The statement said ``the extent, depth, and timing'' of troop reductions along the border would be ``worked out through mutual consultation.'' Seoul drops Roh probe

South Korea's anticorruption board on Sept. 7 accused former President Roh Tae Woo of breaking the law in refusing to assist inquiries into a jet deal but said it would take no action against him.

``Roh's refusal to answer our questions is against the law, but it is not proper to take any action against an ex-president,'' said a spokesman for the Board of Audit and Inspection.

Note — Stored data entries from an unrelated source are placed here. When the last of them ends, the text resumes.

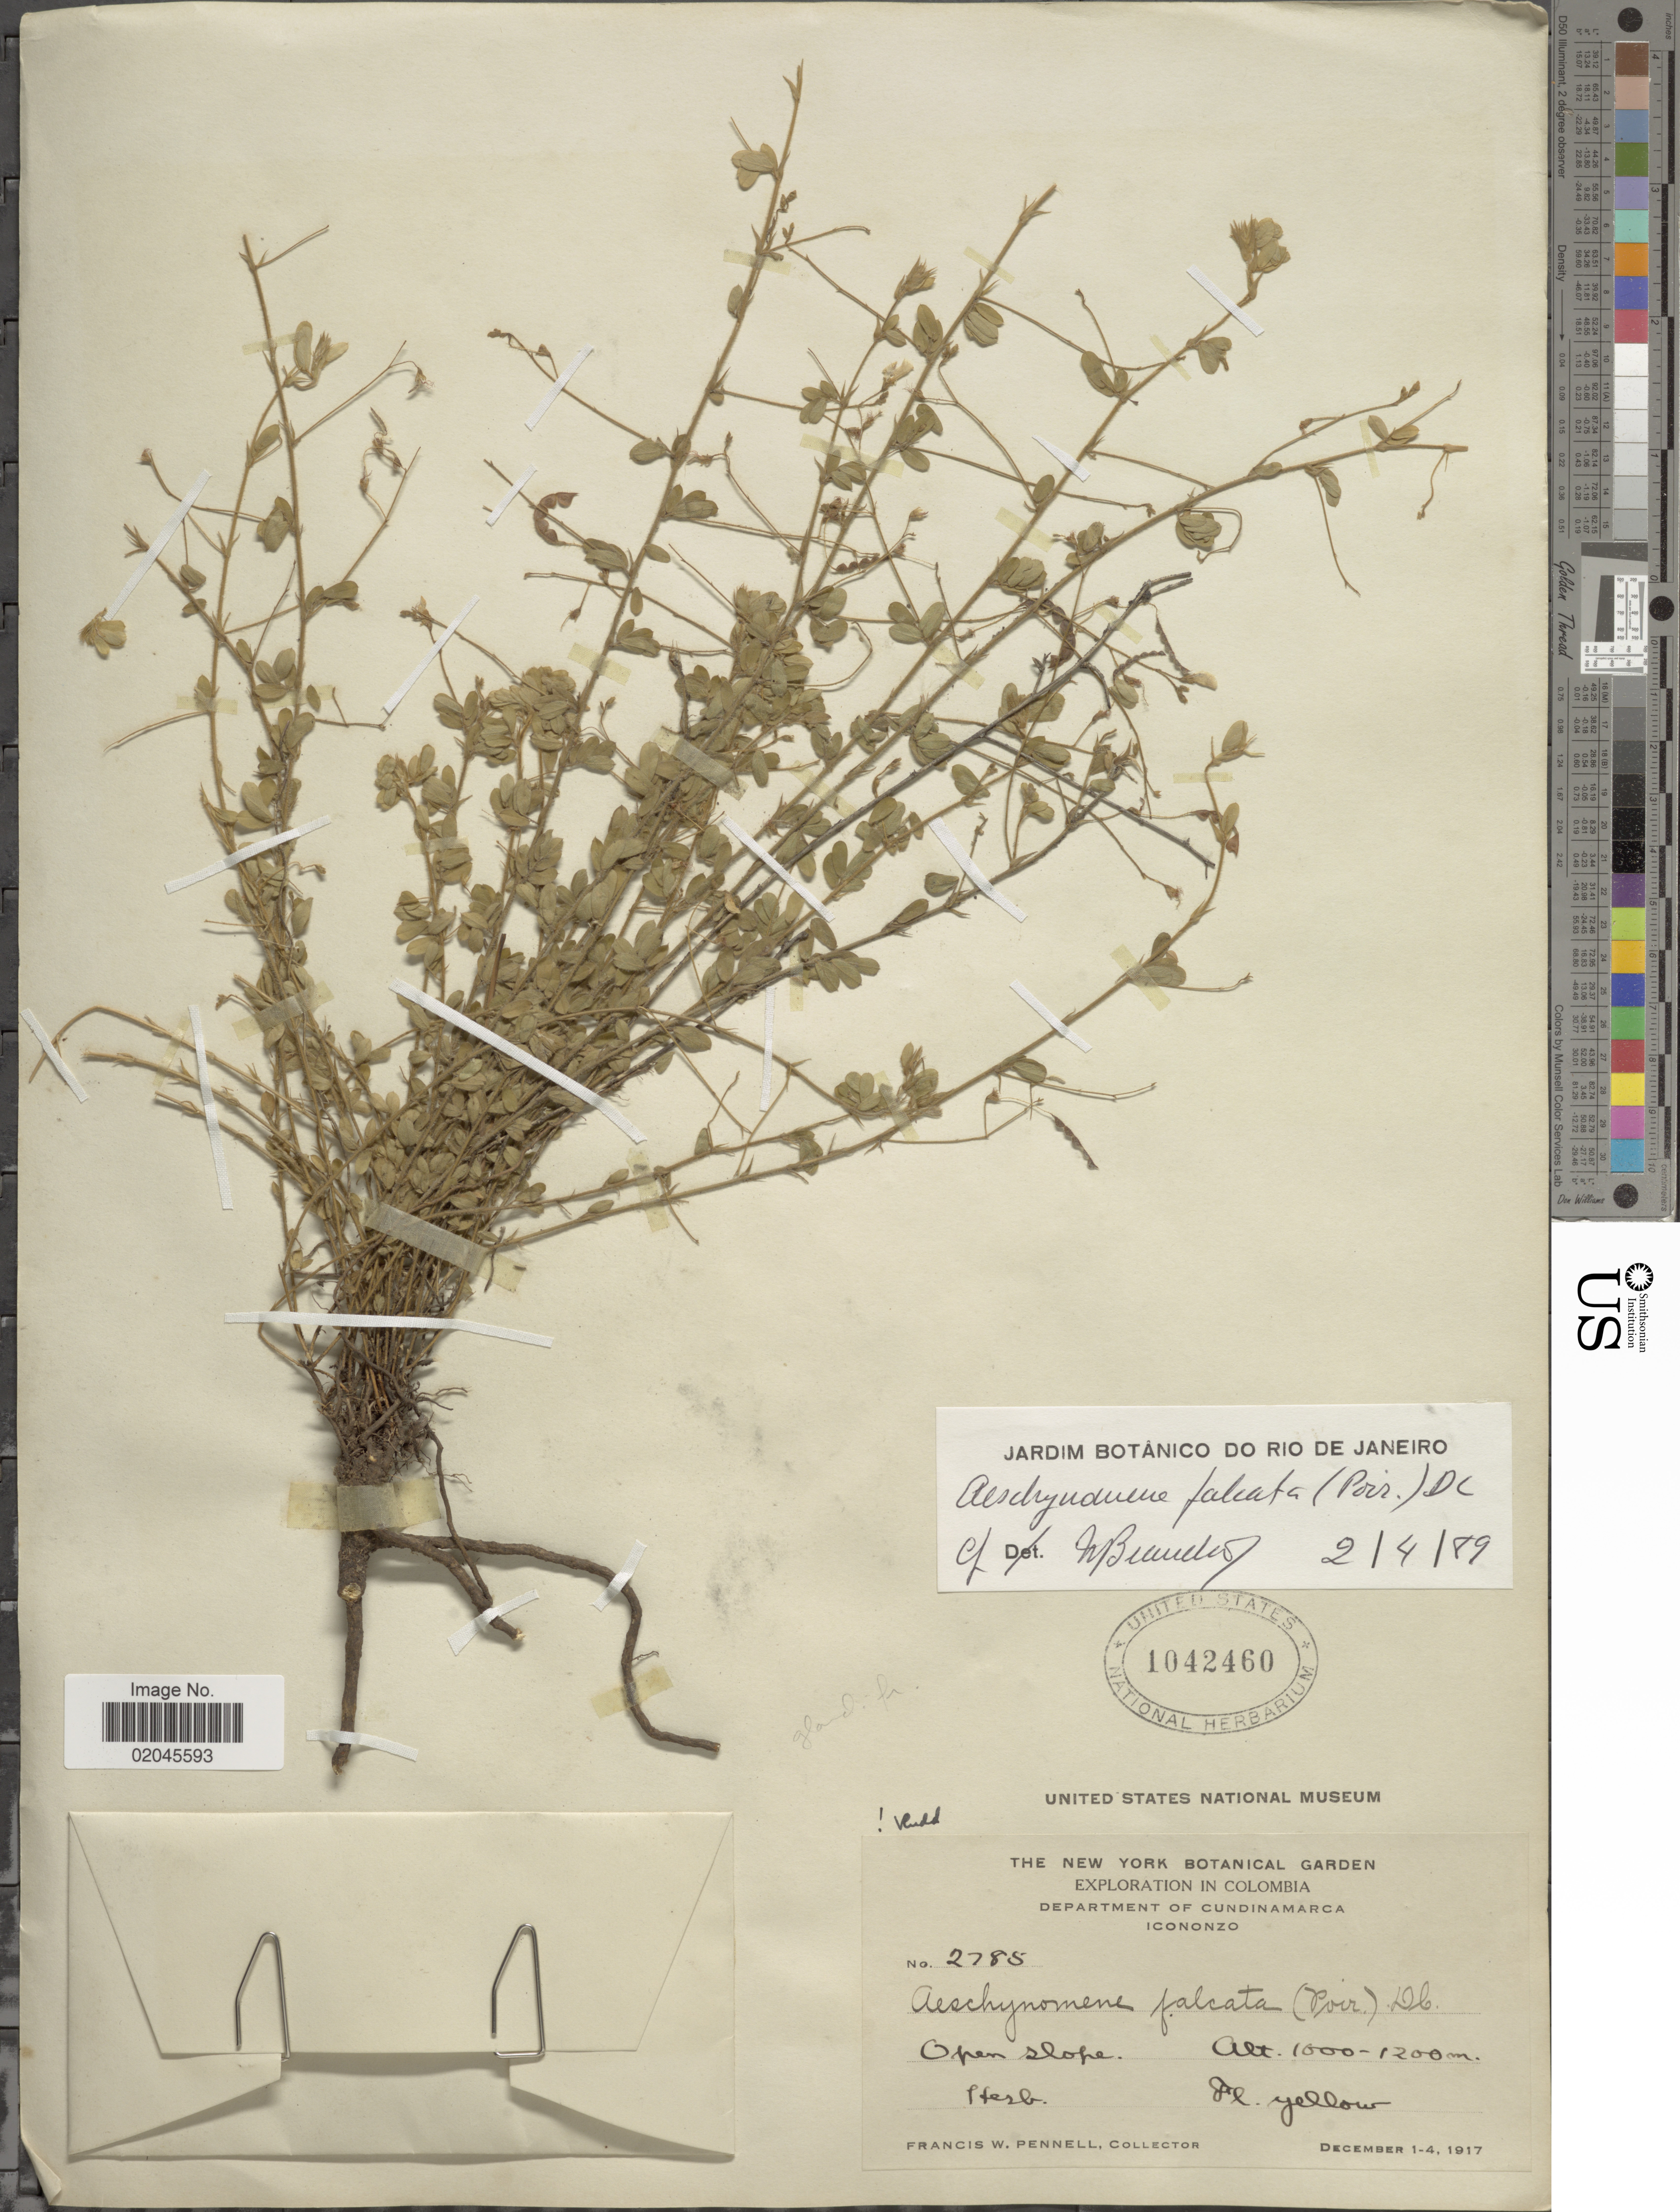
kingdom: Plantae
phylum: Tracheophyta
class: Magnoliopsida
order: Fabales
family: Fabaceae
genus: Aeschynomene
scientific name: Aeschynomene falcata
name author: (Poir.) DC.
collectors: F. W. Pennell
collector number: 2785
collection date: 1917-12-01/1917-12-04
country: Colombia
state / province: Cundinamarca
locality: Icononzo, open slope.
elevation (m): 1000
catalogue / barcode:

The BAI, wrapping up a month-long probe into the selection of United States jets for South Korea's Air Force, said Mr. Roh's administration had failed to make a proper decision on the deal, but added investigations had so far failed to find any evidence of corruption involving Roh or his aides. Thousands welcome Marcos

Former Philippine President Ferdinand Marcos, hailed as a god by his followers and vilified as a tyrant by others, returned home in a coffin Sept. 7 to a delirious welcome and a kiss from his sobbing widow, Imelda.

Marcos died in Hawaii in 1989, three years after a popular revolt ended his 20-year rule.

Several thousand villagers, many wearing shirts reading ``Welcome our hero'' and ``We love Marcos,'' waved paper flags, chanted ``Marcos again,'' and threw flowers after his plane landed at the northern Philippine provincial airport.

Despite the fervor of the welcome, the crowd of several thousand was a mere fraction of the 1 million mourners whom Marcos family spokesmen expected to greet the body.